### DATA TO EXAMINE
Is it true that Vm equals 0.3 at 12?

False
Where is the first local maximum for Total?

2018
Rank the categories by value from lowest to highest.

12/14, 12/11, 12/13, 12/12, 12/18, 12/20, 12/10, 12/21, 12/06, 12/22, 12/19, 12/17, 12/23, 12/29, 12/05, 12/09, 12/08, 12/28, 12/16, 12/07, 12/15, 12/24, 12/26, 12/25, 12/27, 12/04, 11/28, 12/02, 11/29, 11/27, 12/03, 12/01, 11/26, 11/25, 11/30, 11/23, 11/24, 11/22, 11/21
######
### DATA TO EXAMINE
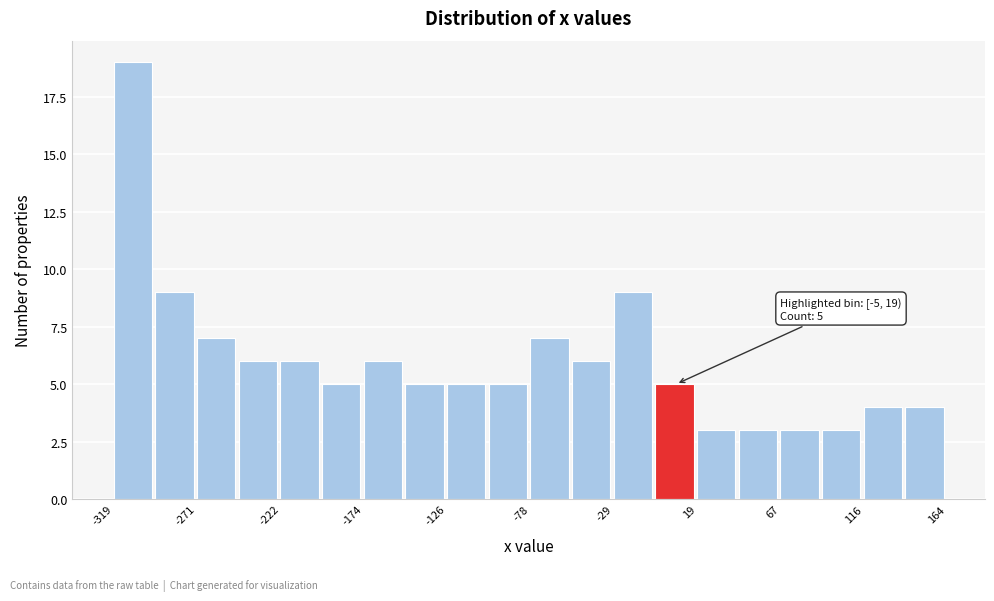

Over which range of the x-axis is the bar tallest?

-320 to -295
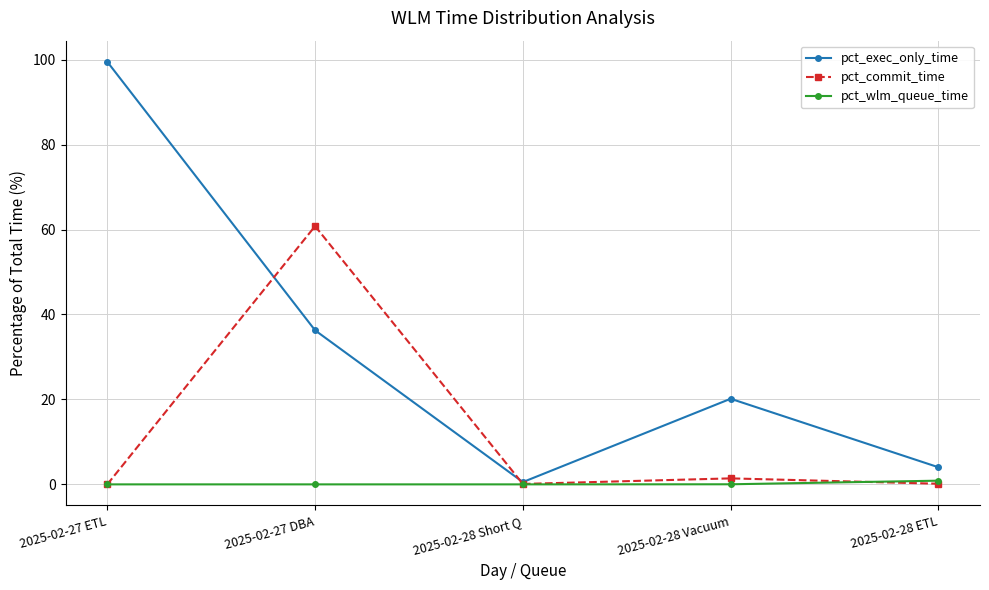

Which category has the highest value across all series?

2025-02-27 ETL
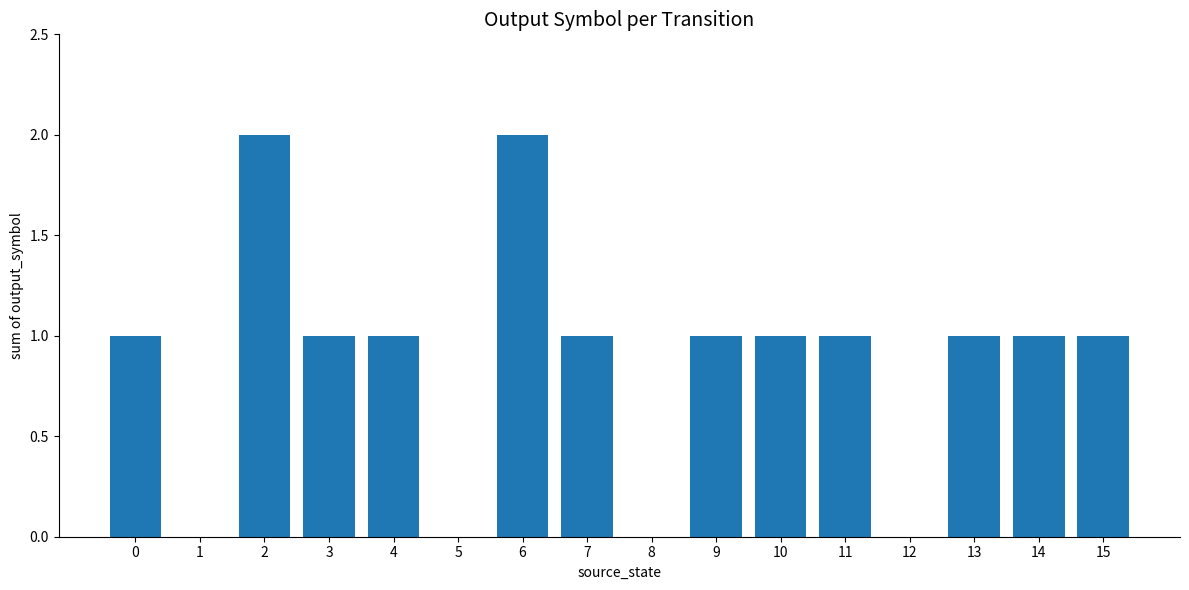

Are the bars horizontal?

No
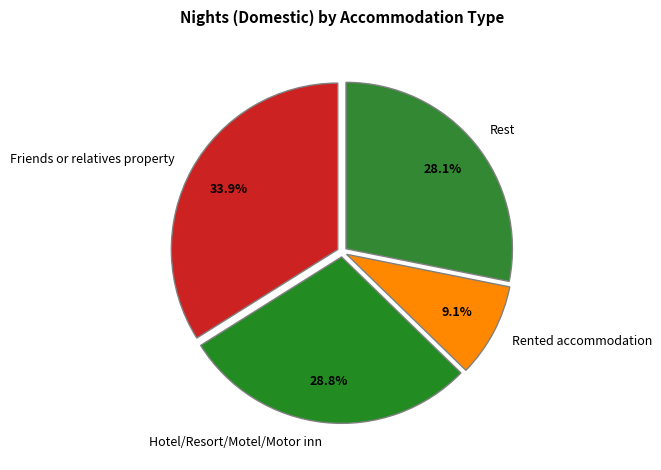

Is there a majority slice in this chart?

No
######
### WHAT NEEDS TO BE DONE
Retype the rows above from the line with "Is it true that Vm equals 0.3 at 12?" through the line with "Rank the categories", including both of those lines, and keep every character the same.

### EXPECTED ANSWER
Is it true that Vm equals 0.3 at 12?

False
Where is the first local maximum for Total?

2018
Rank the categories by value from lowest to highest.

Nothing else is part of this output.